Porsche and partners are on track with the production of e-fuel at the Haru Oni demonstration plant in Chile.

The next step is to develop the direct air capture technology (DAC) from the atmosphere to make production as sustainable as possible.

DAC captures CO2 from the atmosphere to combine with green hydrogen made at the plant using electrolysis powered by wind-generated energy. The hydrogen and CO2 are combined in a synthesis process to make methanol, which is further processed to produce the e-fuel.

The e-fuel we’re interested in is a synthetic petrol that is chemically equivalent to fossil-fuel petrol, but it can also be formulated as aviation jet fuel. The fuel can be used with existing engines and, if it were to make large-scale production in the future, could be supplied using the existing infrastructure and filling station forecourts.

Initially, the Haru Oni plant, which started production earlier this year, used CO2 produced from biomass, so the process is still CO2-neutral because the plant matter used absorbed CO2 while growing.

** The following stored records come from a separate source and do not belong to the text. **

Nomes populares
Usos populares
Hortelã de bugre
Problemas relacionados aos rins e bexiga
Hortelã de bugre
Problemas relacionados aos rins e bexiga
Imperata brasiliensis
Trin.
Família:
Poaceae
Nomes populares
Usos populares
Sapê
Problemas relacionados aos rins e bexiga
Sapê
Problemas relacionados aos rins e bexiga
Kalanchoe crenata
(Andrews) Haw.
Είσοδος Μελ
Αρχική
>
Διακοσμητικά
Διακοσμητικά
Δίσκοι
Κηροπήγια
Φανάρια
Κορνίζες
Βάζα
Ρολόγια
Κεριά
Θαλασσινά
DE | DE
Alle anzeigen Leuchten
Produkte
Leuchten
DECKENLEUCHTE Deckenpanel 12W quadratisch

Getting CO2 from DAC is more straightforward because the processing of biomass is removed from the equation. It’s also flexible because DAC plants can be set up anywhere and it can be scaled up to make the large volumes of gas needed for mass production of the green fuel.

The first stage in extracting CO2 from the atmosphere is to clean the air to remove large particles of dirt, before passing it through a filter material, which traps (adsorbs) the CO2. Once that’s done, the CO2 is extracted by heating the material, leaving just water as a by-product.

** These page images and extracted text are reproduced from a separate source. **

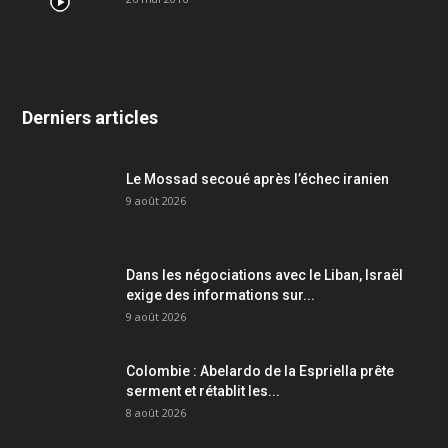
Derniers articles
Le Mossad secoué après l’échec iranien
9 août 2026
Dans les négociations avec le Liban, Israël
exige des informations sur...
9 août 2026
Colombie : Abelardo de la Espriella prête
serment et rétablit les...
8 août 2026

Electricity for the entire process is produced by a 3.4GW Siemens Gamesa wind turbine. A Siemens Energy electrolyser (working like a hydrogen fuel cell in reverse) produces pure hydrogen by splitting water into hydrogen and oxygen, and the same wind-generated electricity will also drive the DAC plant. Waste heat from the electrolysis is captured and used in the CO2 extraction process.

The finished synthetic fuel still contains carbon, which is released when the fuel is used, but the carbon isn’t fossil-based so the process is circular and sustainable. CO2 emitted into the atmosphere came from the atmosphere, but synthetic fuel doesn’t remove existing CO2 from the equation altogether.

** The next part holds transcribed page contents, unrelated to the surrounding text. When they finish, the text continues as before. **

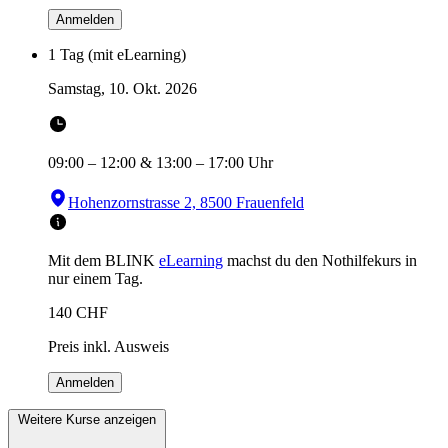
Anmelden
1 Tag (mit eLearning)
Samstag, 10. Okt. 2026
09:00
–
12:00
&
13:00
–
17:00
Uhr
Hohenzornstrasse 2, 8500 Frauenfeld
Mit dem BLINK
eLearning
machst du den Nothilfekurs in
nur einem Tag.
140
CHF
Preis inkl. Ausweis
Anmelden
Weitere Kurse anzeigen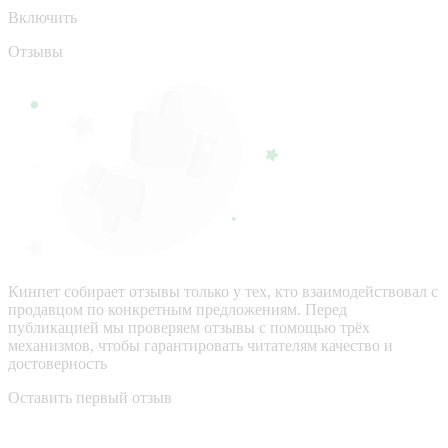
Включить
Отзывы
Кинпет собирает отзывы только у тех, кто взаимодействовал с
продавцом по конкретным предложениям. Перед
публикацией мы проверяем отзывы с помощью трёх
механизмов, чтобы гарантировать читателям качество и
достоверность
Оставить первый отзыв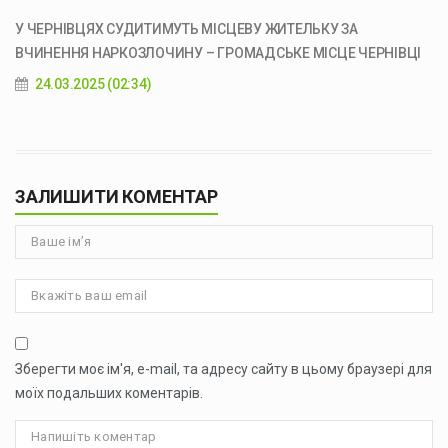
У ЧЕРНІВЦЯХ СУДИТИМУТЬ МІСЦЕВУ ЖИТЕЛЬКУ ЗА
ВЧИНЕННЯ НАРКОЗЛОЧИНУ – ГРОМАДСЬКЕ МІСЦЕ ЧЕРНІВЦІ
24.03.2025 (02:34)
ЗАЛИШИТИ КОМЕНТАР
Зберегти моє ім'я, e-mail, та адресу сайту в цьому браузері для
моїх подальших коментарів.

There are already a number of DAC projects in operation around the world, and apart from making synthetic fuel, it can also be used as a raw material to make non-fossil-based plastics.

Although the project shows huge potential, it’s likely to remain a rarity, according to a report by the Potsdam Institute for Climate Impact Research released earlier this year.

It estimates the production cost of fuel produced initially at the $114 million pilot plant to be around $82 per litre but at industrial scale sees that dropping to as little as $1.65 per litre. However, that’s still twice the wholesale cost of petrol.